Saturday, May 17, 2014

Assessing reasonableness of suspicion

When can a tip-off provide the police with reasonable grounds to suspect that an offence has been committed? 

If the informant is not known to the police, what circumstances can provide sufficient assurance of reliability to establish reasonable grounds for this suspicion?

General rules providing for criteria of reliability may be difficult to apply uniformly in actual cases, and judges may differ in the same case, as is illustrated by the 5-4 split in Navarette v California, USSC No 12-9490, 22April 2014.

Thomas J and Scalia J differed here, the former giving the opinion of the Court and the latter the dissent. The central issue here was the grounds upon which the police stopped a vehicle on a road, which must be borne in mind in jurisdictions where the police can stop without grounds any vehicle for a routine licensing and roadworthiness check.

But more generally, Navarette illustrates how descriptions of requirements for reliability (was the informant an eyewitness, had there been time for fabrication of the report, would a false report carry risks that the informant would be called to account, did the reported facts indicate criminal activity, did subsequent police activity dispel the inference of reasonable suspicion?) can undermine the protection against unreasonable search when the facts are assessed.

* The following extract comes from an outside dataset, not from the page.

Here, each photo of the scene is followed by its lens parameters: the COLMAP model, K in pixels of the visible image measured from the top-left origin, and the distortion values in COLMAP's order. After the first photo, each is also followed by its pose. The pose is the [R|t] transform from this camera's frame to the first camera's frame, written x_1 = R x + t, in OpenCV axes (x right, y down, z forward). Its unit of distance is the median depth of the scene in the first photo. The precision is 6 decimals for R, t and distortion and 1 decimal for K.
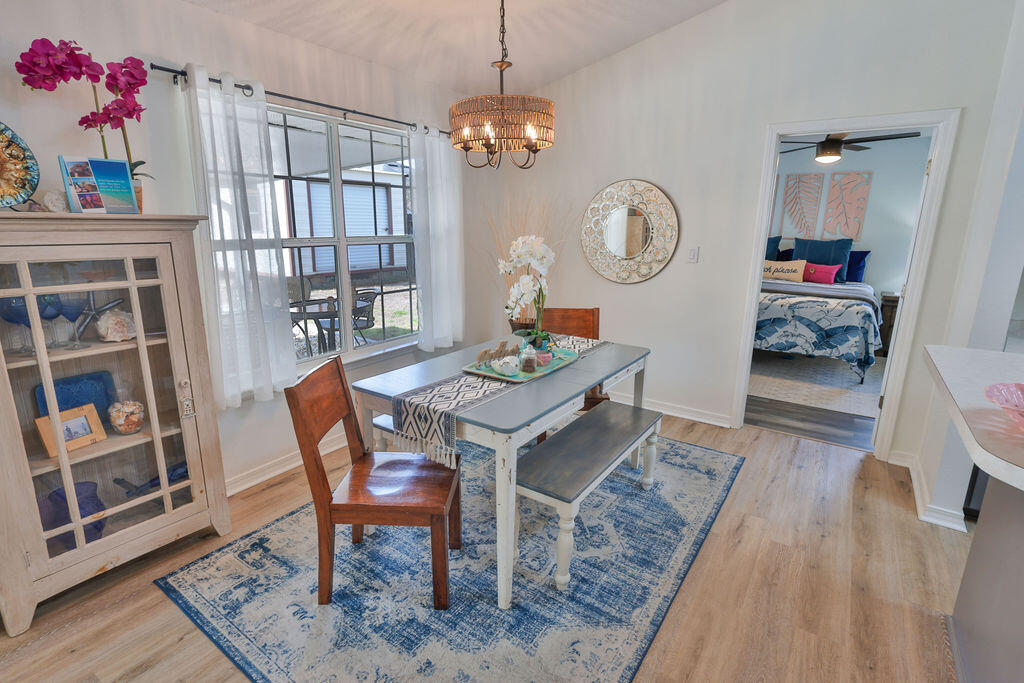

Scalia J cogently reasoned that the police activity - following a suspected drunken driver for five minutes without observing anything irregular about the driving - dispelled suspicion. On his evaluation of the evidence there had been time for fabrication - "Plenty of time to dissemble or embellish" - and there was no evidence that the informant knew of any difficulties there may have been in locating her, and there could have been many innocent explanations for the driving behaviour she reported. Further, the driving was observed by the police to have been irreproachable and it gave rise to no suspicion of any criminal activity. A drunk driver cannot (necessarily) decide to drive carefully when he sees that he is under police observation.

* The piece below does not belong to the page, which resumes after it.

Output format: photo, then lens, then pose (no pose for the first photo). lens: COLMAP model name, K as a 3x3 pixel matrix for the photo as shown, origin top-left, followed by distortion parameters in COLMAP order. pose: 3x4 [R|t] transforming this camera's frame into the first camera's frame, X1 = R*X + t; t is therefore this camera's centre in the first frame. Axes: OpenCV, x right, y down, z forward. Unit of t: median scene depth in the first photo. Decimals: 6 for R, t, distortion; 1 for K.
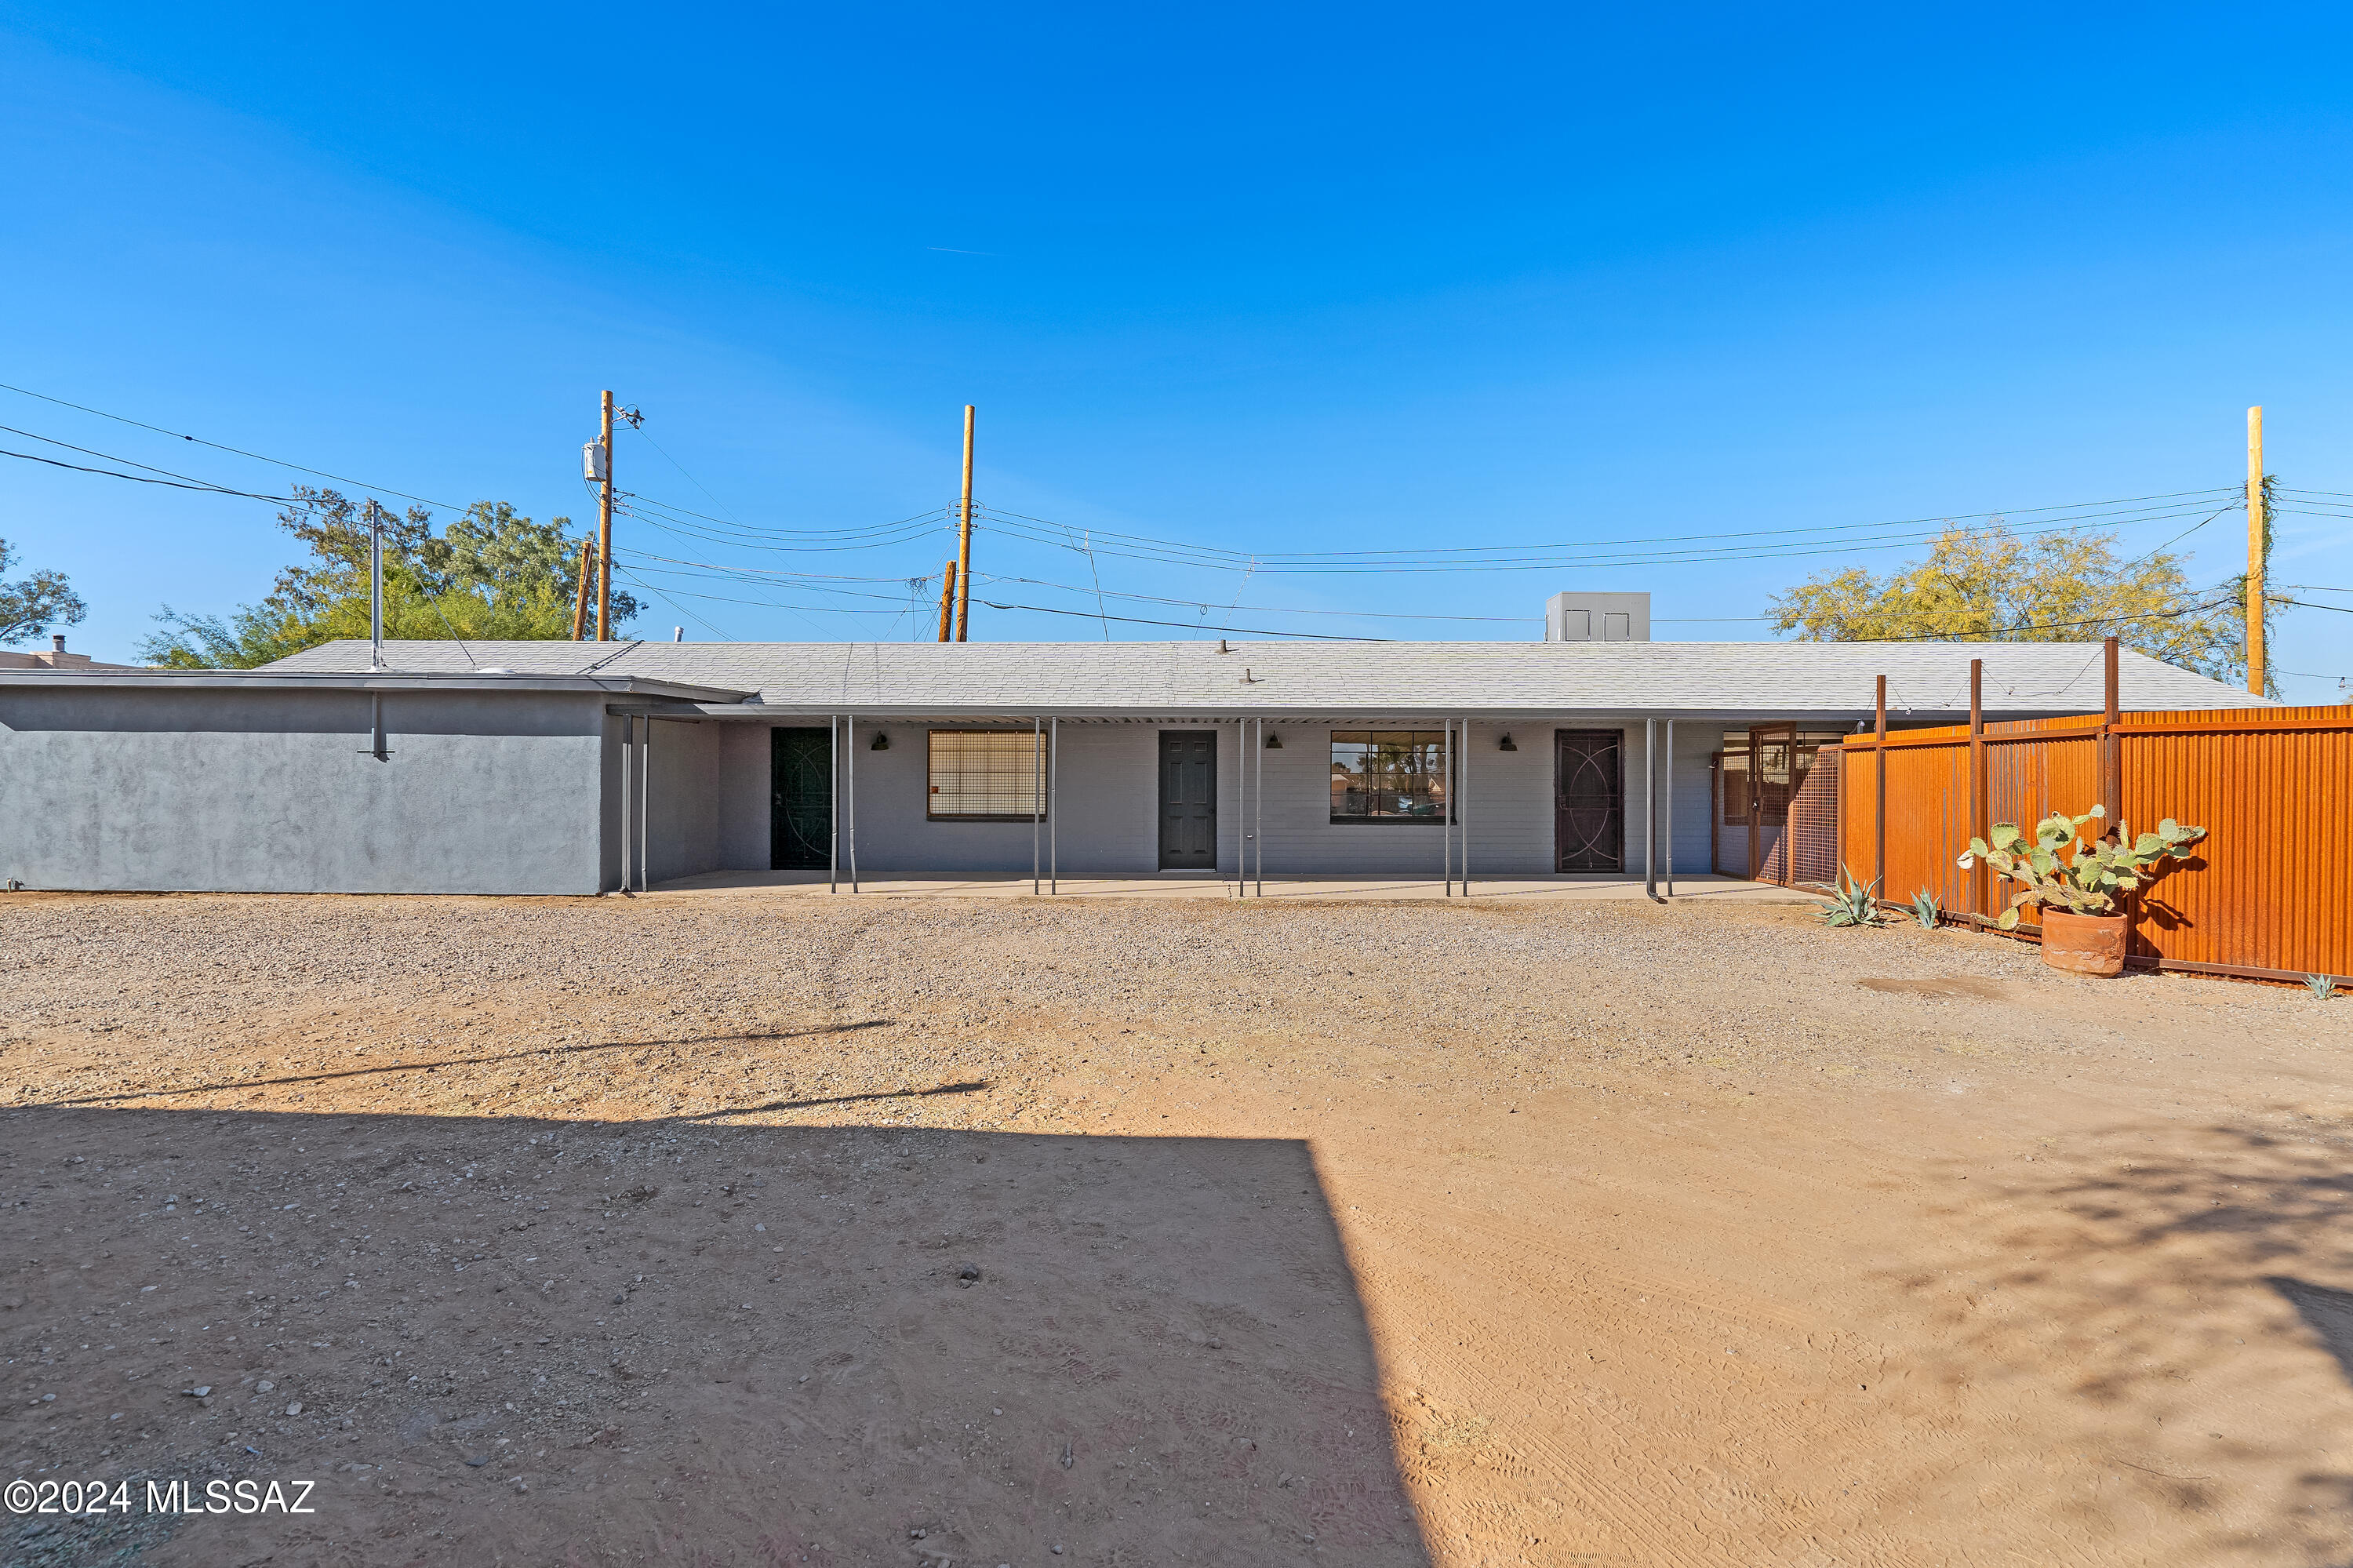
lens RADIAL K [[1058.8, 0, 1195.7], [0, 1058.8, 786.4], [0, 0, 1]] dist [0.000030, 0.000638]
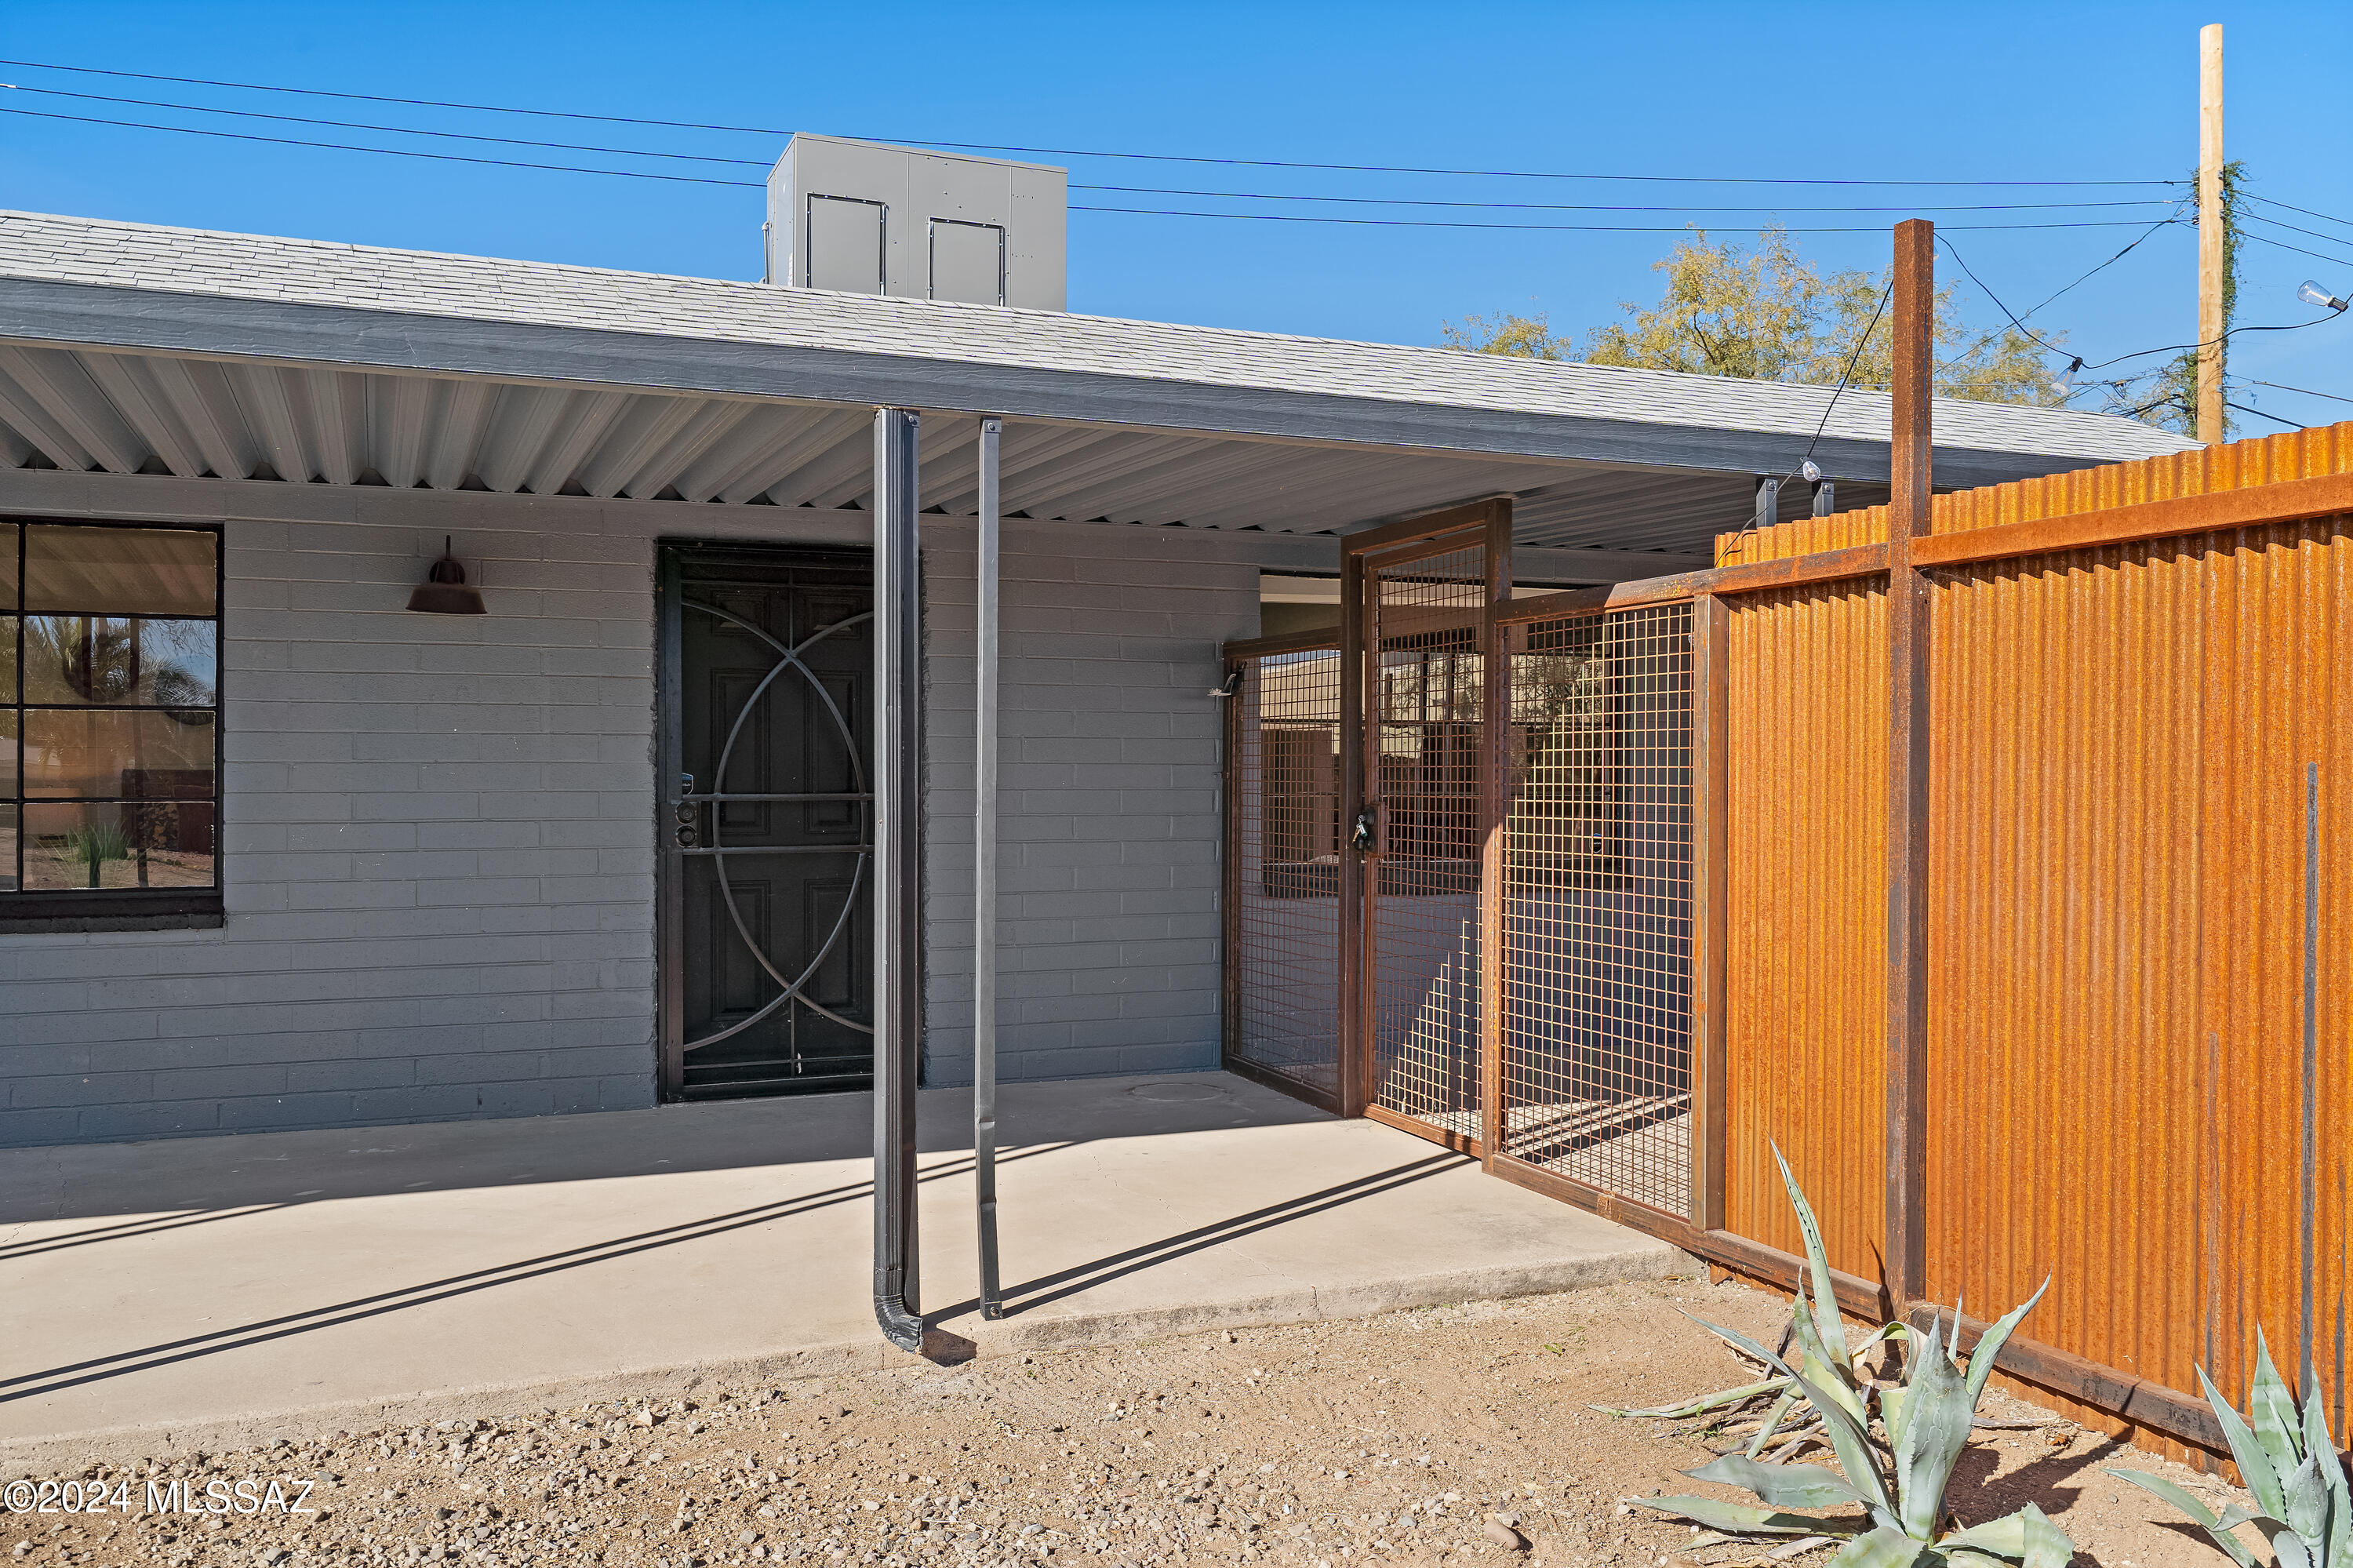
lens RADIAL K [[1887.6, 0, 1172.0], [0, 1887.6, 781.3], [0, 0, 1]] dist [-0.010219, -0.000594]
pose [[0.923315, -0.003196, 0.384030, 0.282760], [-0.000278, 0.999960, 0.008990, 0.000789], [-0.384043, -0.008407, 0.923277, 0.542038]]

The case focuses on the lawfulness of the stopping of the vehicle. A subsequent smelling of marijuana led to search and discovery of 30 pounds of that drug in the vehicle. The case is not concerned with the question of whether the evidence would be admissible if the search had been illegal. Here there was no police misconduct, but on the other hand the police should be deterred from relying on inadequate grounds for a search. Problematically, the distinction between belief and suspicion is difficult to apply in practice, and an erroneous belief that a suspicion is reasonably based can be a slight error compared to the public interest in detecting serious crime. Still, expansion of what is considered to be reasonable grounds for suspicion makes it less necessary to consider the admissibility consequences of police actions in good faith (Illinois v. Rodriguez, 497 U.S. 177 (1990), cited in Findlaw, Annotation 6 - Fourth Amendment, fn 224).